Let the sun shine in. That's what Chanel did to transform its Midwest flagship on Michigan Avenue in Chicago.

Let the sun shine in.

That’s what Chanel did to transform its Midwest flagship on Michigan Avenue in Chicago. Workers spent five months redoing the 9,200-square-foot store, most notably opening large picture windows facing Michigan Avenue and East Lake Shore Drive that previously had been covered.

In addition, Chanel removed internal architecture, discarded enclosed accessory display cases and eliminated a private VIP ready-to-wear shopping area. The result is a bright, open space that encourages visitors to interact with the merchandise.

“It’s radically new and exciting,” Maureen Chiquet, who in January will become Chanel’s global chief executive officer, said of the remodel. “It was time to give this boutique a face-lift. The amount of light alone makes the store more inviting.”

Chiquet, who flew into Chicago Thursday for the boutique’s unveiling and in-store party benefiting the Women’s Board of the Joffrey Ballet, was pleased with the finished product. “It feels like a new store,” she said. “The access to accessories is so much better.”

Chanel also took the opportunity to expand its offering of accessories, including sunglasses, handbags and shoes, and increase the size of its rtw offering.
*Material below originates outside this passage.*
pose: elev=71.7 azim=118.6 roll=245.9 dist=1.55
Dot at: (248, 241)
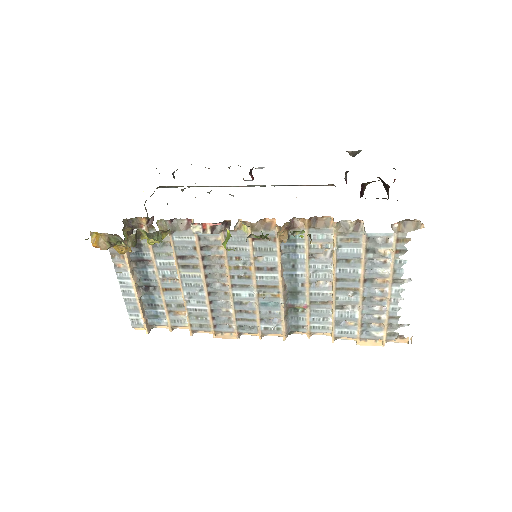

“Before, the store ended rather abruptly,” Chiquet said, citing the private VIP salon that contained the boutique’s apparel. “We have a very loyal ready-to-wear customer in Chicago and now they can see [the collection] in all its glory,” she added.

Taking a cue from Chanel’s use of woven tweed fabrics, architect Peter Marino used building materials developed specially for the fashion house, such as woven carbon fiber, as well as using bundles of glass fiber, which were woven into wall coverings. “[Marino] has a great way of playing on the icons of the brand,” Chiquet said.
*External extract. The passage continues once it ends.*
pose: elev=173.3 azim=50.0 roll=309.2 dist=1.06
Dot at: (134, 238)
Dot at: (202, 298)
But Chanel’s signature black-and-white color scheme remained unchanged.

Chicago stylist Patric Chauvez incorporated those colors when designing costumes based on Chanel pearls, the camellia flower and ribbons for ballerinas who performed on raised platforms during the event, which attracted Gerald Arpino, artistic director of The Joffrey Ballet; Helen Melchior, president of the Women’s Board of the Joffrey Ballet; interior designer Nate Berkus, and Linda Johnson Rice, chief executive officer of Johnson Publishing.

The Thursday event also highlighted Chanel’s relationship with the ballet. The party publicized the Joffrey’s upcoming production of “Apollo,” the classic Russian ballet it will stage in February. The original production of “Apollo” in 1928 featured costumes by Coco Chanel, who fit ballerinas with antique pleated tunics bound with silk ties.

To support the Joffrey Ballet, Chanel donated “The Ultimate Parisian Fashion Experience” package to be auctioned at an upcoming Joffrey benefit. The package includes an invitation to attend a Chanel rtw show in Paris and a rare viewing of Coco Chanel’s private apartment.